*** Block opens ***
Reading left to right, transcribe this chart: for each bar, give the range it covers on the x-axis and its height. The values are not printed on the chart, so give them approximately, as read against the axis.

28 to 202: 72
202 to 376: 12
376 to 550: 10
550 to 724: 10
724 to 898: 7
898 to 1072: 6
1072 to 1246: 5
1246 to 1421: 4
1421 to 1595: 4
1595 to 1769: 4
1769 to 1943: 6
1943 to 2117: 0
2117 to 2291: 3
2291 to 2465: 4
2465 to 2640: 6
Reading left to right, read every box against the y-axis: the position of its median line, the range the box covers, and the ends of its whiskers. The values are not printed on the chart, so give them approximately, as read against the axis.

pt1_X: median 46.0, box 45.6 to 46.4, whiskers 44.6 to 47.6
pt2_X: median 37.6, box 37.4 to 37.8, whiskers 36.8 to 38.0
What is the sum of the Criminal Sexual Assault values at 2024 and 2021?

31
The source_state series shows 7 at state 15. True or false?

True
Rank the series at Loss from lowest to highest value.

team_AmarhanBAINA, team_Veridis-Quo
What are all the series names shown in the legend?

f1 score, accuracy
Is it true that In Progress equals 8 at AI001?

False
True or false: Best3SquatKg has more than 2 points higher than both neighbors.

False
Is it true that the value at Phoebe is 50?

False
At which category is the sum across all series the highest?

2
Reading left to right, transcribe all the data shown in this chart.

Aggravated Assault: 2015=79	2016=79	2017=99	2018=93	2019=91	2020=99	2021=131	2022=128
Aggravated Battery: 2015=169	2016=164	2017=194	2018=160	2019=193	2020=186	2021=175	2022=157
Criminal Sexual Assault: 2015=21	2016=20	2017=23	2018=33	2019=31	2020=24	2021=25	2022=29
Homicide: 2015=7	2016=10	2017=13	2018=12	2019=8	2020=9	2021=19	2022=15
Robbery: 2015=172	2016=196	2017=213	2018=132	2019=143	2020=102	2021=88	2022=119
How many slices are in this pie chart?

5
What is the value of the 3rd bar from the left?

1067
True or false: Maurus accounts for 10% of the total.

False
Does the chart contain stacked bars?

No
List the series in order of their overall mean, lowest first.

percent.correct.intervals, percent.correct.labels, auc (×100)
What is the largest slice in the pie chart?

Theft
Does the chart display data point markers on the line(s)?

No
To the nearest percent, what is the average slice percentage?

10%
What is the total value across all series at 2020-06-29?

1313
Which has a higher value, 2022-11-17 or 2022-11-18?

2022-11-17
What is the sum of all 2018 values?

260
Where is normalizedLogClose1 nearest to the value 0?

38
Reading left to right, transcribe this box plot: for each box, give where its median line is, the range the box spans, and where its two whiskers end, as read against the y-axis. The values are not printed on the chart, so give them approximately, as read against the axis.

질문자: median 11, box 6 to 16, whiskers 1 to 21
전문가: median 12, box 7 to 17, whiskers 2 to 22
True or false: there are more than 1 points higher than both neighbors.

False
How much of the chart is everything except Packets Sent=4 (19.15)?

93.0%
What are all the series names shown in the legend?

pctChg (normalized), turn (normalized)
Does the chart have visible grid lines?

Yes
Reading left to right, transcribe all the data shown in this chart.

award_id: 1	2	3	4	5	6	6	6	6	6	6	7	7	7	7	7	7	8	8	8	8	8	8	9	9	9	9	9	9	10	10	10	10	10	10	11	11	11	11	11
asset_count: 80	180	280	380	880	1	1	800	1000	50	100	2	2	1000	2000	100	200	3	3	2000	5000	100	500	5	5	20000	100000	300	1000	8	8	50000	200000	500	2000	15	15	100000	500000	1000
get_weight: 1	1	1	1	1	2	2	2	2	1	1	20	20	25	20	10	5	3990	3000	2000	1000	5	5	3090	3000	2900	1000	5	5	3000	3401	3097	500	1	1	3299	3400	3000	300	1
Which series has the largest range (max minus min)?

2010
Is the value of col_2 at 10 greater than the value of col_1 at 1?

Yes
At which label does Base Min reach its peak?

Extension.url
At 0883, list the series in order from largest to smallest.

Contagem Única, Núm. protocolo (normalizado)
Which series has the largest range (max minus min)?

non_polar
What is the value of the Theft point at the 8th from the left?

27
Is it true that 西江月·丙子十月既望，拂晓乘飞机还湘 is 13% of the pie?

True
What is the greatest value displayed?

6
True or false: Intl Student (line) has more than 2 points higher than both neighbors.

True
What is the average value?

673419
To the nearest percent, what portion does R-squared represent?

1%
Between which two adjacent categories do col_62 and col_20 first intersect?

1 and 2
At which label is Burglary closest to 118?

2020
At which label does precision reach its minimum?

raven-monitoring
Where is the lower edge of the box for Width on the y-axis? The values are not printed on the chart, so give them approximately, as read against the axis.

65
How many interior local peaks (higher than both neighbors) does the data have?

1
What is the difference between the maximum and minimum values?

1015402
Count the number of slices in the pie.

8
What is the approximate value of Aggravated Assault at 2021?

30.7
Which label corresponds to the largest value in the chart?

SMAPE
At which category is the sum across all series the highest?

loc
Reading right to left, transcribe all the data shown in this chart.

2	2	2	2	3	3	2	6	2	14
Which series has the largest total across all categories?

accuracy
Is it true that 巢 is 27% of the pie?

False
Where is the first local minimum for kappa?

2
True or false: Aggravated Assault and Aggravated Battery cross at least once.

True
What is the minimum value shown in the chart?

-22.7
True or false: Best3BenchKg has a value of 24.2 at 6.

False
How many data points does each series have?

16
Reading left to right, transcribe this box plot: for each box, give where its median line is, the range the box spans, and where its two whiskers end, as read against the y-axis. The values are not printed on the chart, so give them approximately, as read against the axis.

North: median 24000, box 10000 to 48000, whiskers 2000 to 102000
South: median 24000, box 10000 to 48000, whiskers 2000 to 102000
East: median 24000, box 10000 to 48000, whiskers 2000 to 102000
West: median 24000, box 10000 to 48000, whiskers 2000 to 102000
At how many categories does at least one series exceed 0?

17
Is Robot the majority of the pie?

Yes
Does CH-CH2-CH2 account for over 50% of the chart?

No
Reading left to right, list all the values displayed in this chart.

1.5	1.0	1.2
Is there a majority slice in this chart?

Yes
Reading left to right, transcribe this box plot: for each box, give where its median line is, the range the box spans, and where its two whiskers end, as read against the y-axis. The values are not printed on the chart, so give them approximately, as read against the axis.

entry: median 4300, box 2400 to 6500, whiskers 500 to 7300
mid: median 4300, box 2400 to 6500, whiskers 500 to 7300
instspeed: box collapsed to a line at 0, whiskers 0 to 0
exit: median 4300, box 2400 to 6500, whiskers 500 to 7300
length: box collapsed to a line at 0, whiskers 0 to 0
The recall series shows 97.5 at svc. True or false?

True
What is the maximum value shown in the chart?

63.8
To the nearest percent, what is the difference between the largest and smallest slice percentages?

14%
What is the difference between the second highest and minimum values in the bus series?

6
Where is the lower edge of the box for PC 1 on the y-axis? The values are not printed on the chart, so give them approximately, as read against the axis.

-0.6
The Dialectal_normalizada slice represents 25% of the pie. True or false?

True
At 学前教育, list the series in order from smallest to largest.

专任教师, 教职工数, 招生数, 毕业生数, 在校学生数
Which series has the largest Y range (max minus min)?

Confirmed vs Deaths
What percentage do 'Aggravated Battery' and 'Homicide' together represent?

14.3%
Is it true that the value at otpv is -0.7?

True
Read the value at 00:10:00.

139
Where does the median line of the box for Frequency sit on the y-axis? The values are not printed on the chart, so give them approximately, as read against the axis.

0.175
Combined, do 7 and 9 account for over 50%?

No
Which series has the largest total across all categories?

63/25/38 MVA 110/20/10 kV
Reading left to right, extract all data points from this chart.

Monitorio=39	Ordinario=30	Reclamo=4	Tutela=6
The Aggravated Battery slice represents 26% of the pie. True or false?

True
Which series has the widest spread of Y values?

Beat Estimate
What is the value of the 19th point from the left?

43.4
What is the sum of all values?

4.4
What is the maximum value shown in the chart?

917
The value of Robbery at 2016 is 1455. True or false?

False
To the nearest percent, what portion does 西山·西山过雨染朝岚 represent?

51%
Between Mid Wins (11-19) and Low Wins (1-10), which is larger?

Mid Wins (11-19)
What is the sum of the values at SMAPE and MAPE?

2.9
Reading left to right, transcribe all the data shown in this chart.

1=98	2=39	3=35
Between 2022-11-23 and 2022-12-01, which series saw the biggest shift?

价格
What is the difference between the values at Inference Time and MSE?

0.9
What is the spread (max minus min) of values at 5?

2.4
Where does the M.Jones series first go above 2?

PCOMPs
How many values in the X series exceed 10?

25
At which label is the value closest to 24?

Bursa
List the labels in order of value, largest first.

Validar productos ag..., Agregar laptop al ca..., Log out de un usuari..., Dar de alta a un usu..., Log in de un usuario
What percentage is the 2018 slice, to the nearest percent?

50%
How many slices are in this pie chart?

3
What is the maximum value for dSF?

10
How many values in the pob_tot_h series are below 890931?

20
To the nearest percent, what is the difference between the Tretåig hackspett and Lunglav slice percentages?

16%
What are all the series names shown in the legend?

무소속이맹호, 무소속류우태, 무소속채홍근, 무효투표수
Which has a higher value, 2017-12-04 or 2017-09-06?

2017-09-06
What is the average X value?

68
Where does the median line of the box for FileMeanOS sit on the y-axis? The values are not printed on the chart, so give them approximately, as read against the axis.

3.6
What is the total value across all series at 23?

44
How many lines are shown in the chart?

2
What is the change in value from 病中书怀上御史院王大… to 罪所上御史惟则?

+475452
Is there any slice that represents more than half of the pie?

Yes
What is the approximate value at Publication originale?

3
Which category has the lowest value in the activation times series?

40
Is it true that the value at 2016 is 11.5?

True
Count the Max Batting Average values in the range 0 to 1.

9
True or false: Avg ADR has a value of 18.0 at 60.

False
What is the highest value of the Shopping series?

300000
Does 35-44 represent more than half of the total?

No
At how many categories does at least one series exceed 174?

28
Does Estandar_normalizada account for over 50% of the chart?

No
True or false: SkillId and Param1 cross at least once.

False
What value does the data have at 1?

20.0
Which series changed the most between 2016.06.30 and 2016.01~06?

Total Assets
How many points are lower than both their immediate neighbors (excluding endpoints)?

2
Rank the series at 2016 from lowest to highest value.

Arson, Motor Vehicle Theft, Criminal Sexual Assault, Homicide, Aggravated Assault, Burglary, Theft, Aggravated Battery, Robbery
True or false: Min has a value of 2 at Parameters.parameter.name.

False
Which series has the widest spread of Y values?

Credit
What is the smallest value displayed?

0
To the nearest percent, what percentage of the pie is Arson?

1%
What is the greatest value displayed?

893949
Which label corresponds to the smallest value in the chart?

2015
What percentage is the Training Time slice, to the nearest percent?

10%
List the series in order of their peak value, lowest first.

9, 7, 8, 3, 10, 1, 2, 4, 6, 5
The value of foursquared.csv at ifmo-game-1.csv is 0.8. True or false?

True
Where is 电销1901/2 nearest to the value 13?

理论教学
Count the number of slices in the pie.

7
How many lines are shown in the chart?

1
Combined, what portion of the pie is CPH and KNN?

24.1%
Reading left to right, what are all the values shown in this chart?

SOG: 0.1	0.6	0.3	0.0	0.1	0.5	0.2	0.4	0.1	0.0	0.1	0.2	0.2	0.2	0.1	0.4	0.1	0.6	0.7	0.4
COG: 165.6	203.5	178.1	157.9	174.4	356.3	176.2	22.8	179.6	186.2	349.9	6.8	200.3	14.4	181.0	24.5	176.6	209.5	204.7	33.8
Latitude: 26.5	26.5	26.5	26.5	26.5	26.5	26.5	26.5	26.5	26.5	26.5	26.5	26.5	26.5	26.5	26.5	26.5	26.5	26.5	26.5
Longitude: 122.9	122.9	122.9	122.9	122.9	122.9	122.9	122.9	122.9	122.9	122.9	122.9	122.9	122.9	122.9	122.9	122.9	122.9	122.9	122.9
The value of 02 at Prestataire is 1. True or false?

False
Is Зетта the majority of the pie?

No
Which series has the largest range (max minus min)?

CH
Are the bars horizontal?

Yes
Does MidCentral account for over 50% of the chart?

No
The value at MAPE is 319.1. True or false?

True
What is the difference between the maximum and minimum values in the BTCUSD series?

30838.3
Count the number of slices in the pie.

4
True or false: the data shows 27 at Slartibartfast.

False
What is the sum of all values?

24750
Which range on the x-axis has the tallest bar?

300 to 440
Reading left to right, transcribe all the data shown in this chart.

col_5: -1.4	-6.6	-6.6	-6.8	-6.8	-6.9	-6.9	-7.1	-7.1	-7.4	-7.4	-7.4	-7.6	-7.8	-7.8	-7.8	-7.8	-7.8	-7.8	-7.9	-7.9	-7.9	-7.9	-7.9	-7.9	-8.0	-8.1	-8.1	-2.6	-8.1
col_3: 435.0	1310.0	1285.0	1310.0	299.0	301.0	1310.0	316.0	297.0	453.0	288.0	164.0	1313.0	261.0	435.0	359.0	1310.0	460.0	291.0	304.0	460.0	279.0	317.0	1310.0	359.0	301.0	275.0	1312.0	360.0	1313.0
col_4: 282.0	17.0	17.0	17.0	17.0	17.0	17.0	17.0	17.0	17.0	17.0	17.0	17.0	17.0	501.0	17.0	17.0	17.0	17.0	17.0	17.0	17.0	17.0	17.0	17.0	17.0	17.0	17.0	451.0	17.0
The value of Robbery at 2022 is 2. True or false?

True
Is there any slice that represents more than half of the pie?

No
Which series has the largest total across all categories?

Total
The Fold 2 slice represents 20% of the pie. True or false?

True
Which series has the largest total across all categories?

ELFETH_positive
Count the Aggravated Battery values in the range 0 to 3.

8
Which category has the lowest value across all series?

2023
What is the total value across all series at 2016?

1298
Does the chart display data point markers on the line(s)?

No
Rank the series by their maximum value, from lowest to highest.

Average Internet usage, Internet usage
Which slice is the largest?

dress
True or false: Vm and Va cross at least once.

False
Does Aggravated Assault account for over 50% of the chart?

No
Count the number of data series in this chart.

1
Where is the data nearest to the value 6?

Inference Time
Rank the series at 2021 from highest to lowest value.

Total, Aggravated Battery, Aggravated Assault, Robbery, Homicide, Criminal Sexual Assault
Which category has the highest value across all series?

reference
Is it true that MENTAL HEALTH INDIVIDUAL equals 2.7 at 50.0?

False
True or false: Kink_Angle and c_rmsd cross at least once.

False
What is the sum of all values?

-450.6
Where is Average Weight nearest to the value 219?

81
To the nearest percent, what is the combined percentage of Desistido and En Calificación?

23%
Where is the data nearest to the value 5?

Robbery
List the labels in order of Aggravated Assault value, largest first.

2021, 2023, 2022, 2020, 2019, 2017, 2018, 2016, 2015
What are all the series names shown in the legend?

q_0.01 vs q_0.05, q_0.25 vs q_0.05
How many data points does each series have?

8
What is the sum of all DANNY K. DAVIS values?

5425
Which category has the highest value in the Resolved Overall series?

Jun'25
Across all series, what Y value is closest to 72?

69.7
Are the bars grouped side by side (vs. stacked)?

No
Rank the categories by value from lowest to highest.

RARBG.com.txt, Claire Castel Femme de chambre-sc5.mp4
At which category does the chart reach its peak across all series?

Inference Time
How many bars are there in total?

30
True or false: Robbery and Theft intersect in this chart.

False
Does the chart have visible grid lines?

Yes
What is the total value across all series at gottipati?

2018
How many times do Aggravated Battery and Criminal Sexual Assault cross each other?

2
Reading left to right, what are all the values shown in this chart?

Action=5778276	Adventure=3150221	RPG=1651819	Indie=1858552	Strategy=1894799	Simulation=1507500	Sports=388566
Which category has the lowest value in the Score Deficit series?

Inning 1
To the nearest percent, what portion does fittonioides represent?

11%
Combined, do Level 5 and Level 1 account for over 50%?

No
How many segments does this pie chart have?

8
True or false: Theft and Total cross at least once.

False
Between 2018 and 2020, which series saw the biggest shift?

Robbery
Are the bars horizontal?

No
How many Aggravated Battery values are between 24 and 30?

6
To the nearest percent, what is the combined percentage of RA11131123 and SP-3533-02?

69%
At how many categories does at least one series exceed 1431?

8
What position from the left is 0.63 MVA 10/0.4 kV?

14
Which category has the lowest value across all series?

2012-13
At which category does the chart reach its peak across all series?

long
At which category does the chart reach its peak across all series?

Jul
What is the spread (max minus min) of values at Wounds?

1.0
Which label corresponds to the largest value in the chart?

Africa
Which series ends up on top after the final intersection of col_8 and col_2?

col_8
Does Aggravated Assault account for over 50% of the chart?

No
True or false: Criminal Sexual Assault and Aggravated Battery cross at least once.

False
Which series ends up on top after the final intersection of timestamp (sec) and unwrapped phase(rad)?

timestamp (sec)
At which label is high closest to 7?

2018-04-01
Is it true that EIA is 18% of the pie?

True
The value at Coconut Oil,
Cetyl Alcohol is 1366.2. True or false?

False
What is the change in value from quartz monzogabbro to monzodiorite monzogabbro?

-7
*** Block closes ***
> THE TASK
Rewrite the rows above, from the first line through the line that contains "Reading left to right, read" (both included), as a Markdown table with the columns Number and Line. Leave out blank lines and number the remaining lines in order.

> REPLY
| Number | Line |
|---|---|
| 1 | Reading left to right, transcribe this chart: for each bar, give the range it covers on the x-axis and its height. The values are not printed on the chart, so give them approximately, as read against the axis. |
| 2 | 28 to 202: 72 |
| 3 | 202 to 376: 12 |
| 4 | 376 to 550: 10 |
| 5 | 550 to 724: 10 |
| 6 | 724 to 898: 7 |
| 7 | 898 to 1072: 6 |
| 8 | 1072 to 1246: 5 |
| 9 | 1246 to 1421: 4 |
| 10 | 1421 to 1595: 4 |
| 11 | 1595 to 1769: 4 |
| 12 | 1769 to 1943: 6 |
| 13 | 1943 to 2117: 0 |
| 14 | 2117 to 2291: 3 |
| 15 | 2291 to 2465: 4 |
| 16 | 2465 to 2640: 6 |
| 17 | Reading left to right, read every box against the y-axis: the position of its median line, the range the box covers, and the ends of its whiskers. The values are not printed on the chart, so give them approximately, as read against the axis. |